## Given text:
>>>

Queensland Attorney-General Jarrod Bleijie.

Queensland Attorney-General Jarrod Bleijie. Photo: Glenn Hunt

The $7 million losses caused by delays in the construction of Brisbane's new Children's Hospital at South Brisbane will be investigated by the proposed royal commission into unions, Queensland's Attorney General Jarrod Bleijie said on Sunday.

When the Children's Hospital industrial dispute was broken by Fairfax Media on August 6, 2012, the industrial argument was costing developer Abigroup an estimated $100,000 a day.

The dispute - over subcontractors being underpaid - lasted well into September 2012, before the Queensland Government stepped in.

On Sunday Mr Bleijie said he had spoken with Senator Brandis about the terms of reference for the royal commission being broad enough to look at the Children's Hospital dispute.

"Just on the Children's Hospital site alone, we have had over $7 million that the taxpayer of Queensland lost just in terms of unlawful work stoppages," Mr Bleijie said.

"So if this royal commission uncovers all these operations and makes sure this type of activity doesn't happen in Queensland again, well that's a good thing."

Abigroup, eventually bought out by Lend Lease, is now taking Federal Court action in Brisbane to recover $6.5 million from the CFMEU for unlawful industrial action at the hospital.

Prime Minister Tony Abbott and Federal Attorney General George Brandis will on Monday outline the details of a 12-month inquiry into union behaviour.

It will have the power to compel unions to give evidence into corruption.

It is understood the terms of reference will investigate bribes, secret commissions, corruption and slush funds.

Mr Bleijie said it was time to investigate aspects of industrial action in Queensland.

"What I think is of particular interest in unlawful industral disputation in Queensland," he said.

"And I think the time has come for the unions to shine the light into their organisations.

"We have lost millions of dollars on unlawful industrial disputations on Queeensland building sites."

Mr Bleijie said he had spoken with Senator Brandis about the terms of reference for the royal commission being broad enough to look at the Children's Hospital dispute.

"Just on the Children's Hospital site alone we have had over $7 million that the taxpayer of Queensland lost just in terms of unlawful work stoppages," he said.

"So if this royal commission uncovers all these operations and makes sure this type of activity doesn't happen in Queensland again, well that's a good thing."

Other allegations of "off the book payments" are also to be investigated.

The inquiry will be headed by former High Court justice John Dyson Heydon.

Federal Opposition Leader Bill Shorten agreed criminal activities should be investigted, however he criticised the government's plans for a royal commission.

He said a royal commission into unions was a political stunt that would cost $100 million.

"This is a job for police, not politicians," Mr Shorten said.

"The politicians should get out of the way and let the police get on and do their job."

Mr Shorten said he believed if the federal government wanted to look at problems on construction sites, employers as well as unions should be examined.

"The government just wants to say that if there is any problems in building and construction, it's a union issue," Mr Shorten said.

ACTU president Ged Kearney dubbed the commission an expensive "witch-hunt", and said it was police who should probe union corruption.

The Greens also said police should investigate the allegations.

"The Australian people will see (a royal commission) for what it is, the first step in the government's assault on wages and conditions," Greens deputy leader Adam Bandt said.

<<<

## What to do:
1. From the news story about the royal commission into unions, write out everything from "Federal Opposition Leader" down to "probe union corruption.".
2. According to the news story about the royal commission into unions, who will head the inquiry?

## Provided material:
>>>

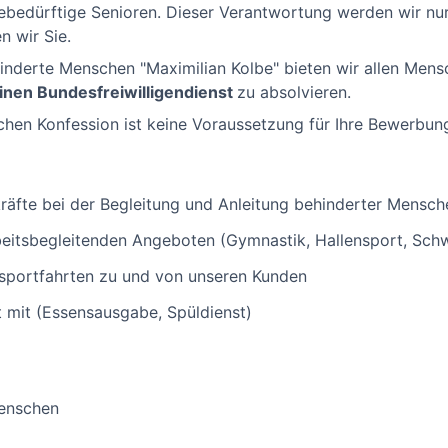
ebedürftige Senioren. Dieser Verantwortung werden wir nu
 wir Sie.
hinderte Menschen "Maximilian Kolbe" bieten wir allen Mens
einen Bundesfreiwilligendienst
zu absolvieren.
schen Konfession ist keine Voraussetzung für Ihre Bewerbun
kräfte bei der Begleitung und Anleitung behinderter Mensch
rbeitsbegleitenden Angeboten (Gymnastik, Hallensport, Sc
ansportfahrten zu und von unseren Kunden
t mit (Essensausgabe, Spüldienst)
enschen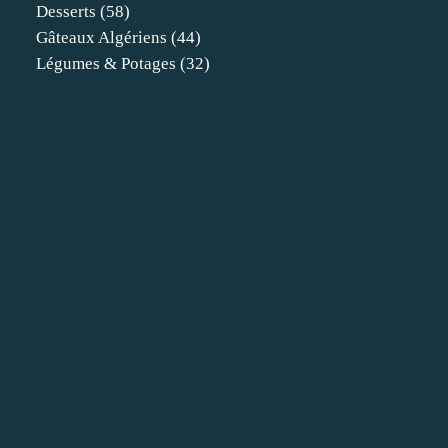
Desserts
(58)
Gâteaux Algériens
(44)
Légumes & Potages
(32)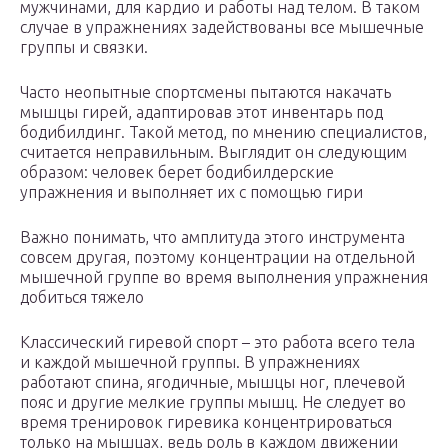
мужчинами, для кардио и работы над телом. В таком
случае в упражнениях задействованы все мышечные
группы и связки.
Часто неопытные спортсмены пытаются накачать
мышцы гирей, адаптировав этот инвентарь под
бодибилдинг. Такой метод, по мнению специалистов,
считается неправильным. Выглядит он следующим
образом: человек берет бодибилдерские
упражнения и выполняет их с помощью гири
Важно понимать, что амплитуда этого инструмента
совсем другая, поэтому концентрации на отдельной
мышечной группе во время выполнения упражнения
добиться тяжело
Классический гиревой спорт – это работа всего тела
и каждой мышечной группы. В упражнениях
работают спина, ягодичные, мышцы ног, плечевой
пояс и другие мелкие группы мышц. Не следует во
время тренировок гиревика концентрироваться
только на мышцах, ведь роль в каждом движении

<<<

## Written responses:
1.
Federal Opposition Leader Bill Shorten agreed criminal activities should be investigted, however he criticised the government's plans for a royal commission.

He said a royal commission into unions was a political stunt that would cost $100 million.

"This is a job for police, not politicians," Mr Shorten said.

"The politicians should get out of the way and let the police get on and do their job."

Mr Shorten said he believed if the federal government wanted to look at problems on construction sites, employers as well as unions should be examined.

"The government just wants to say that if there is any problems in building and construction, it's a union issue," Mr Shorten said.

ACTU president Ged Kearney dubbed the commission an expensive "witch-hunt", and said it was police who should probe union corruption.

2. Former High Court justice John Dyson Heydon.